The consideration that both symptomatic and asymptomatic vertebral fractures at diagnosis are strongly associated with incident low-trauma vertebral and nonvertebral fractures in the 6 years following ALL diagnosis underscores the importance of understanding a child's skeletal status at diagnosis. Peripubertal children with vertebral fractures can be left with permanent vertebral deformity,⁽⁷⁾ and these have been linked to both height reductions in children with ALL,⁽⁴⁰⁾ and reduced lung function in postmenopausal women.⁽⁴¹⁾ Recently, it was shown that BMD and back pain history can be used in targeted case-finding to identify children with the highest risk of having vertebral fractures due to serious illnesses.⁽⁴²⁾ To this end, our easy-to-use BMD prediction model provides some insight into the baseline prevalent and future skeletal status of the child with ALL, and can be used to decide whether a child should undergo a DXA examination.

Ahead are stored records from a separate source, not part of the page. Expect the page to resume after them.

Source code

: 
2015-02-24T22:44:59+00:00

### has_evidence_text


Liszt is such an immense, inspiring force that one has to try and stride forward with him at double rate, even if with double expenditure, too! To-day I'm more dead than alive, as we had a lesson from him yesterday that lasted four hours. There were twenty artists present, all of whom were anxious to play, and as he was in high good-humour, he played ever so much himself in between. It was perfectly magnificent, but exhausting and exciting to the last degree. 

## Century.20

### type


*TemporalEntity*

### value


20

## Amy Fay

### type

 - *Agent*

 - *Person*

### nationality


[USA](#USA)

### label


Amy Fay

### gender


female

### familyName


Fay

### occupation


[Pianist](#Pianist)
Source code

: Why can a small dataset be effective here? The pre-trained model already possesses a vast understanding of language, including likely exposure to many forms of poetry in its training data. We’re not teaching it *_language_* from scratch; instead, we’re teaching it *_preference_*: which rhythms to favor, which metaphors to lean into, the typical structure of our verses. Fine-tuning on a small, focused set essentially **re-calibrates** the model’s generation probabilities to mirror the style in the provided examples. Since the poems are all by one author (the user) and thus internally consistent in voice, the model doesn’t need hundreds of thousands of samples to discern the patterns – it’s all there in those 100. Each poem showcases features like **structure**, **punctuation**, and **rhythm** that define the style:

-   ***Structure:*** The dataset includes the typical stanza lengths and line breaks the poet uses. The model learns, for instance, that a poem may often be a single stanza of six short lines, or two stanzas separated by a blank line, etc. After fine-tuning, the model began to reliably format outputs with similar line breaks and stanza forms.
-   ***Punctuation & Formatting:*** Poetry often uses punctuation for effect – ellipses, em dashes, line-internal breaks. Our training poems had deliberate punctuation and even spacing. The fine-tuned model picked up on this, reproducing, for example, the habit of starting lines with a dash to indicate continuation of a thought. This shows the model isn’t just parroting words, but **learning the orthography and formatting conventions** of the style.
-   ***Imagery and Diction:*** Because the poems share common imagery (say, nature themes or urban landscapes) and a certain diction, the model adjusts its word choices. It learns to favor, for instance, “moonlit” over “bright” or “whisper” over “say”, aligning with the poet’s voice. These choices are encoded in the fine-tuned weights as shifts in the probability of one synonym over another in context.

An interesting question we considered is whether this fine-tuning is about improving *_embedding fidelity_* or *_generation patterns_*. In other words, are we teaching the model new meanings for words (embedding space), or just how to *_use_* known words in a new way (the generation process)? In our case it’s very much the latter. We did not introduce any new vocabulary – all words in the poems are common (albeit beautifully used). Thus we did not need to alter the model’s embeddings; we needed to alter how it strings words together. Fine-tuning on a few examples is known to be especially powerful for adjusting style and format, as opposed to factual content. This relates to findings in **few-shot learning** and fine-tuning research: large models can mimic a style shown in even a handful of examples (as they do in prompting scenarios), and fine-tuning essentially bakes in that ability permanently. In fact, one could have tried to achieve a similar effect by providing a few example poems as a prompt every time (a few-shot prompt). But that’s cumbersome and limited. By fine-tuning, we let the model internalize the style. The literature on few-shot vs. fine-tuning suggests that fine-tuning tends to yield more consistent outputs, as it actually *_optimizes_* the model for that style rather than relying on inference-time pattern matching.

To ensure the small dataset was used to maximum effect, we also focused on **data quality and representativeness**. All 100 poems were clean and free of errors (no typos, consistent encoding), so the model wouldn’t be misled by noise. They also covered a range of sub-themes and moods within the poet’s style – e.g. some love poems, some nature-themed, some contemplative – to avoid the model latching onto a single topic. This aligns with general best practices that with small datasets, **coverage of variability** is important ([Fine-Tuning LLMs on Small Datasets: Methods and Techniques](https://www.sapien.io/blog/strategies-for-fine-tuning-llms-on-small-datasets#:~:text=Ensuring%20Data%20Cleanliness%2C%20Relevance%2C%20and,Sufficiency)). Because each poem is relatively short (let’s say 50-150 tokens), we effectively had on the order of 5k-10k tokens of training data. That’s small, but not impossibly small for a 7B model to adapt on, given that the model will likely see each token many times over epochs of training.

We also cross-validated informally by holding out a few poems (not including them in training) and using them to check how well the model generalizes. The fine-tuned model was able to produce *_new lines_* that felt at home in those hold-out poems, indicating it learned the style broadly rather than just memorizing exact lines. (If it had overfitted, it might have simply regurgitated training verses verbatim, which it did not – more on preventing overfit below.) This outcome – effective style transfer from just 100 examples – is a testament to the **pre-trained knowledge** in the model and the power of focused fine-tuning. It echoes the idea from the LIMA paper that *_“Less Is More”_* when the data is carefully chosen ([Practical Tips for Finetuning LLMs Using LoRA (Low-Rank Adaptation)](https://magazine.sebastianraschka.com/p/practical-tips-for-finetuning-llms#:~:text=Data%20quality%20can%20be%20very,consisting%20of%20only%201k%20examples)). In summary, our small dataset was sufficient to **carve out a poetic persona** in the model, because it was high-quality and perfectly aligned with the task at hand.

Ultimately, the clinical goal is to determine which children should be targeted for osteoporosis prevention or intervention. We expanded this knowledge by delineating the predictors of low BMD at diagnosis in a validated, binational model, and have also shown the importance of BMD on the pathway to bone fragility, which occurs most often in the first 2 years of leukemia therapy. Our study therefore provides critical information about best candidates for any future studies tackling the optimal treatment and prevention of low BMD and subsequent fragility fractures in this context.

In summary, we developed and validated an easy-to-use prediction model for low LS BMD in newly diagnosed pediatric ALL patients, aged 4 to 18 years, an important indicator of future treatment-related fracture risk. This model can support clinicians in identifying children with ALL with a high risk of bone fragility during and following therapy.

Disclosures

All authors state that they have no conflicts of interest.